Even as Cheryl worked in the community, her concern for the success of blind children grew. Cheryl was concerned that without changes, the next generation of blind people would face the same obstacles she and others have encountered like unacceptably high unemployment rates.
Nicole Ross, OD, MSc, FAAO serves as Assistant Professor of Optometry, New England College of Optometry. Dr. Ross’ clinical area of expertise in is in low vision rehabilitation. She is a clinical instructor for optometry interns in low vision at NECO Center for Eye Care Commonwealth, and Perkins School for the blind. At the college, Dr. Ross is an instructor for the following courses: Low Vision Rehabilitation throughout the Life Span and Principle and Practice of Optometry I and II.
Dr. Ross matriculated from the New England College of Optometry dual degree OD / MSc program achieving honors with distinction in both degrees. She conducted her dissertation work in low vision research at Schepens Eye Research Institute, an affiliate of Harvard Medical School. Dr. Ross was presented with the 2009 Atwell Award in low vision at the annual ARVO meeting for this work.
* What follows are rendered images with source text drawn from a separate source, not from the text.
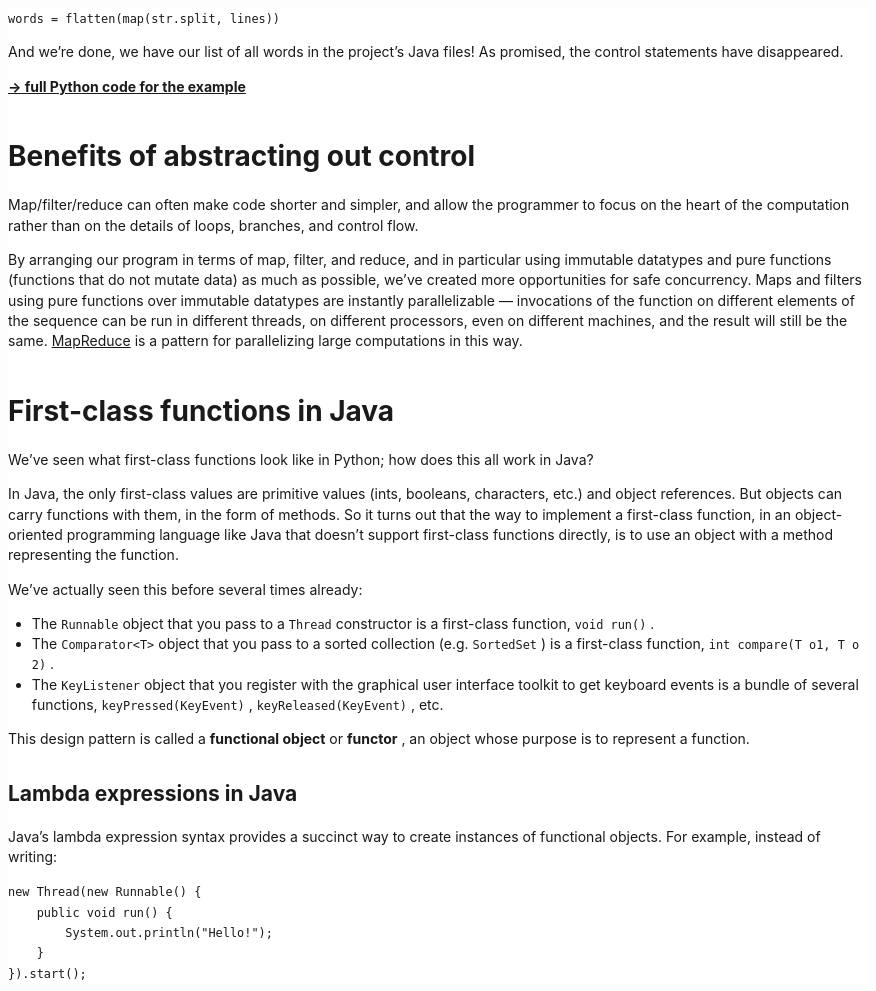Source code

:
 ```
words = flatten(map(str.split, lines))
```

And we’re done, we have our list of all words in the project’s Java files! As promised, the control statements have disappeared.

[**→ full Python code for the example**](https://github.com/mit6005/sp16-ex25-words/blob/master/src/words/Words2.py)

# Benefits of abstracting out control

Map/filter/reduce can often make code shorter and simpler, and allow the programmer to focus on the heart of the computation rather than on the details of loops, branches, and control flow.

By arranging our program in terms of map, filter, and reduce, and in particular using immutable datatypes and pure functions (functions that do not mutate data) as much as possible, we’ve created more opportunities for safe concurrency. Maps and filters using pure functions over immutable datatypes are instantly parallelizable — invocations of the function on different elements of the sequence can be run in different threads, on different processors, even on different machines, and the result will still be the same. [MapReduce](https://en.wikipedia.org/wiki/MapReduce) is a pattern for parallelizing large computations in this way.

# First-class functions in Java

We’ve seen what first-class functions look like in Python; how does this all work in Java?

In Java, the only first-class values are primitive values (ints, booleans, characters, etc.) and object references. But objects can carry functions with them, in the form of methods. So it turns out that the way to implement a first-class function, in an object-oriented programming language like Java that doesn’t support first-class functions directly, is to use an object with a method representing the function.

We’ve actually seen this before several times already:

- The `Runnable` object that you pass to a `Thread` constructor is a first-class function, `void run()` .
- The `Comparator<T>` object that you pass to a sorted collection (e.g. `SortedSet` ) is a first-class function, `int compare(T o1, T o2)` .
- The `KeyListener` object that you register with the graphical user interface toolkit to get keyboard events is a bundle of several functions, `keyPressed(KeyEvent)` , `keyReleased(KeyEvent)` , etc.

This design pattern is called a **functional object** or **functor** , an object whose purpose is to represent a function.

## Lambda expressions in Java

Java’s lambda expression syntax provides a succinct way to create instances of functional objects. For example, instead of writing:

```
new Thread(new Runnable() {
    public void run() {
        System.out.println("Hello!");
    }
}).start();
```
Dr. Ross then completed her residency in vision rehabilitation at Ohio State University where she also supervised and participated in the clinical teaching of student interns. Subsequently, she completed a two-year clinical fellowship at the Wilmer Eye Institute of the Johns Hopkins School of Medicine. Additionally, part of her time in the fellowship program was devoted to clinical research within the Departments of Ophthalmology and Neuroscience at the Johns Hopkins School of Medicine. Dr. Ross continues to have research interests in evaluating outcomes of low vision rehabilitation care and low vision aid device development.
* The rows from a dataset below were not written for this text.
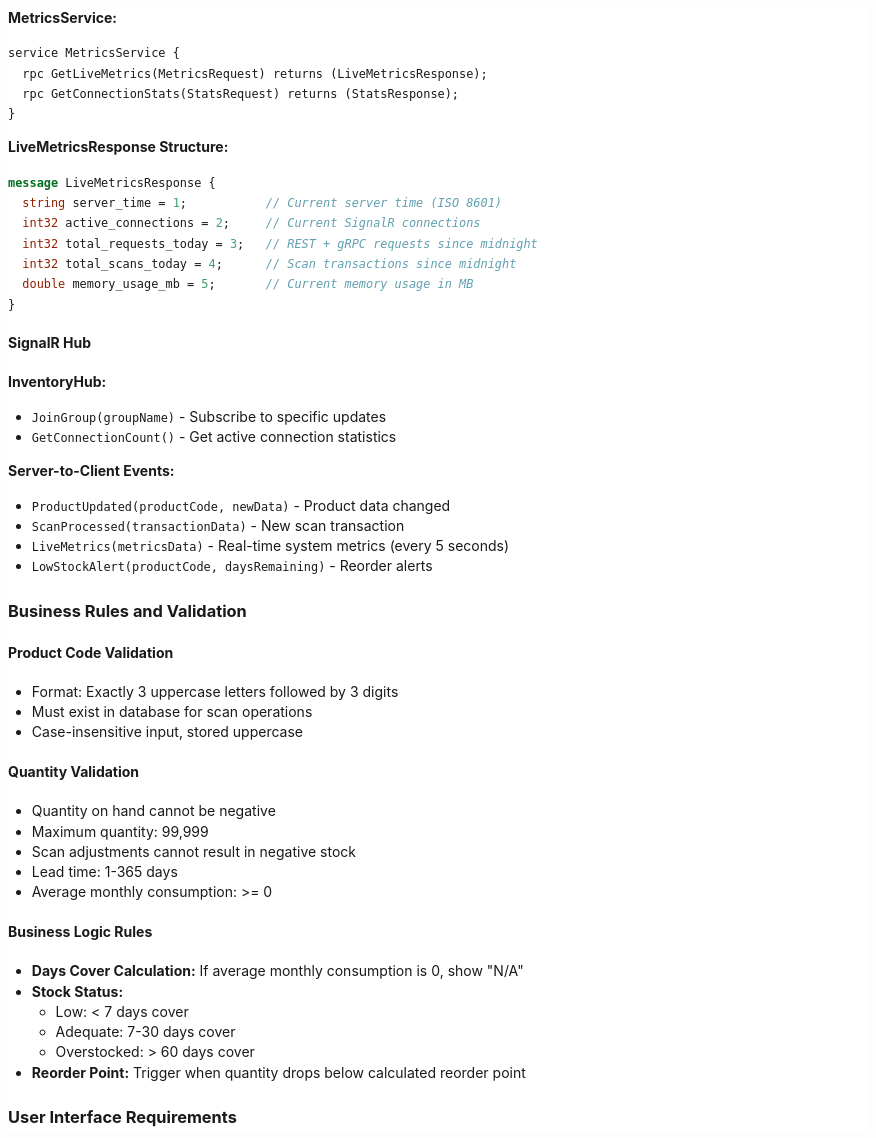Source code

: **MetricsService:**
```protobuf
service MetricsService {
  rpc GetLiveMetrics(MetricsRequest) returns (LiveMetricsResponse);
  rpc GetConnectionStats(StatsRequest) returns (StatsResponse);
}
```

**LiveMetricsResponse Structure:**
```protobuf
message LiveMetricsResponse {
  string server_time = 1;           // Current server time (ISO 8601)
  int32 active_connections = 2;     // Current SignalR connections
  int32 total_requests_today = 3;   // REST + gRPC requests since midnight
  int32 total_scans_today = 4;      // Scan transactions since midnight
  double memory_usage_mb = 5;       // Current memory usage in MB
}
```

#### SignalR Hub
**InventoryHub:**
- `JoinGroup(groupName)` - Subscribe to specific updates
- `GetConnectionCount()` - Get active connection statistics

**Server-to-Client Events:**
- `ProductUpdated(productCode, newData)` - Product data changed
- `ScanProcessed(transactionData)` - New scan transaction
- `LiveMetrics(metricsData)` - Real-time system metrics (every 5 seconds)
- `LowStockAlert(productCode, daysRemaining)` - Reorder alerts

### Business Rules and Validation

#### Product Code Validation
- Format: Exactly 3 uppercase letters followed by 3 digits
- Must exist in database for scan operations
- Case-insensitive input, stored uppercase

#### Quantity Validation
- Quantity on hand cannot be negative
- Maximum quantity: 99,999
- Scan adjustments cannot result in negative stock
- Lead time: 1-365 days
- Average monthly consumption: >= 0

#### Business Logic Rules
- **Days Cover Calculation:** If average monthly consumption is 0, show "N/A"
- **Stock Status:**
  - Low: < 7 days cover
  - Adequate: 7-30 days cover  
  - Overstocked: > 60 days cover
- **Reorder Point:** Trigger when quantity drops below calculated reorder point

### User Interface Requirements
Dr. Ross became a Fellow of the American Academy of Optometry in 2012 and has authored several research papers, abstracts, and recently co-authored a textbook chapter on stroke rehabilitation. Dr. Ross has been an invited speaker to the Association for Research in Vision and Ophthalmology, the American Academy of Optometry at the Vision 2014 International Conference on Low Vision in Melbourne.
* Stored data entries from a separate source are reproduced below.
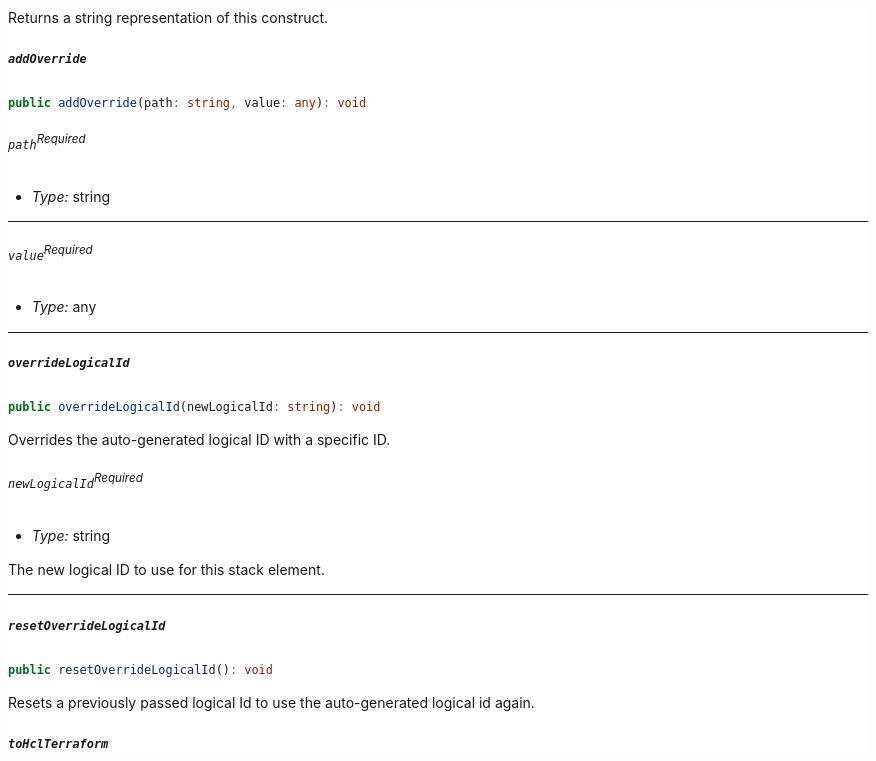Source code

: Returns a string representation of this construct.

##### `addOverride` <a name="addOverride" id="@cdktf/provider-vault.dataVaultAuthBackend.DataVaultAuthBackend.addOverride"></a>

```typescript
public addOverride(path: string, value: any): void
```

###### `path`<sup>Required</sup> <a name="path" id="@cdktf/provider-vault.dataVaultAuthBackend.DataVaultAuthBackend.addOverride.parameter.path"></a>

- *Type:* string

---

###### `value`<sup>Required</sup> <a name="value" id="@cdktf/provider-vault.dataVaultAuthBackend.DataVaultAuthBackend.addOverride.parameter.value"></a>

- *Type:* any

---

##### `overrideLogicalId` <a name="overrideLogicalId" id="@cdktf/provider-vault.dataVaultAuthBackend.DataVaultAuthBackend.overrideLogicalId"></a>

```typescript
public overrideLogicalId(newLogicalId: string): void
```

Overrides the auto-generated logical ID with a specific ID.

###### `newLogicalId`<sup>Required</sup> <a name="newLogicalId" id="@cdktf/provider-vault.dataVaultAuthBackend.DataVaultAuthBackend.overrideLogicalId.parameter.newLogicalId"></a>

- *Type:* string

The new logical ID to use for this stack element.

---

##### `resetOverrideLogicalId` <a name="resetOverrideLogicalId" id="@cdktf/provider-vault.dataVaultAuthBackend.DataVaultAuthBackend.resetOverrideLogicalId"></a>

```typescript
public resetOverrideLogicalId(): void
```

Resets a previously passed logical Id to use the auto-generated logical id again.

##### `toHclTerraform` <a name="toHclTerraform" id="@cdktf/provider-vault.dataVaultAuthBackend.DataVaultAuthBackend.toHclTerraform"></a>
Dr. Sonal Patel has worked with web and accessibility since 1998, at the Harvard Extension School, teaching various topics related to web development for 15+ years. She also managed a consulting business on Web technologies, where her work involved developing accessible web sites that conforms to W3C standards.
Dr. Patel has a PhD in Experimental Atomic Physics and has taught Physics at University of Massachusetts in Amherst, where she was involved with research in education methods to teach Physics in High Schools.
Dr. Patel is a lifelong learner on MOOCs and is an active participant as a learner and a mentor on the major MOOC platforms like edX and Coursera. She advocates Social Learning on MOOCs. Sonal believes, “When we build MOOCs that are accessible to everyone, we are creating equal opportunity to learn for everyone, including those who are visually impaired.”
In the past year, Dr. Patel has worked with visually challenged students from Vision-Aid, a nonprofit based in Lexington, MA. She mentors students have varied degrees of visual impairment, as a mentor and as a learning facilitator, to guide and motivate them to take various courses on MOOCs like edX and Coursera. She believes that in the world of employment, continuous learning is the key to success for everyone and we should be mindful about providing accessible material on MOOCs.
Accessibility on MOOCs will open up possibility for everyone to learn and improve their job skills. Dr. Patel wants to help empower the visually impaired to get the full benefit of learning on MOOCs. Which will prepare them to contribute towards developing innovative solutions, which will lead to the creation of a more inclusive society.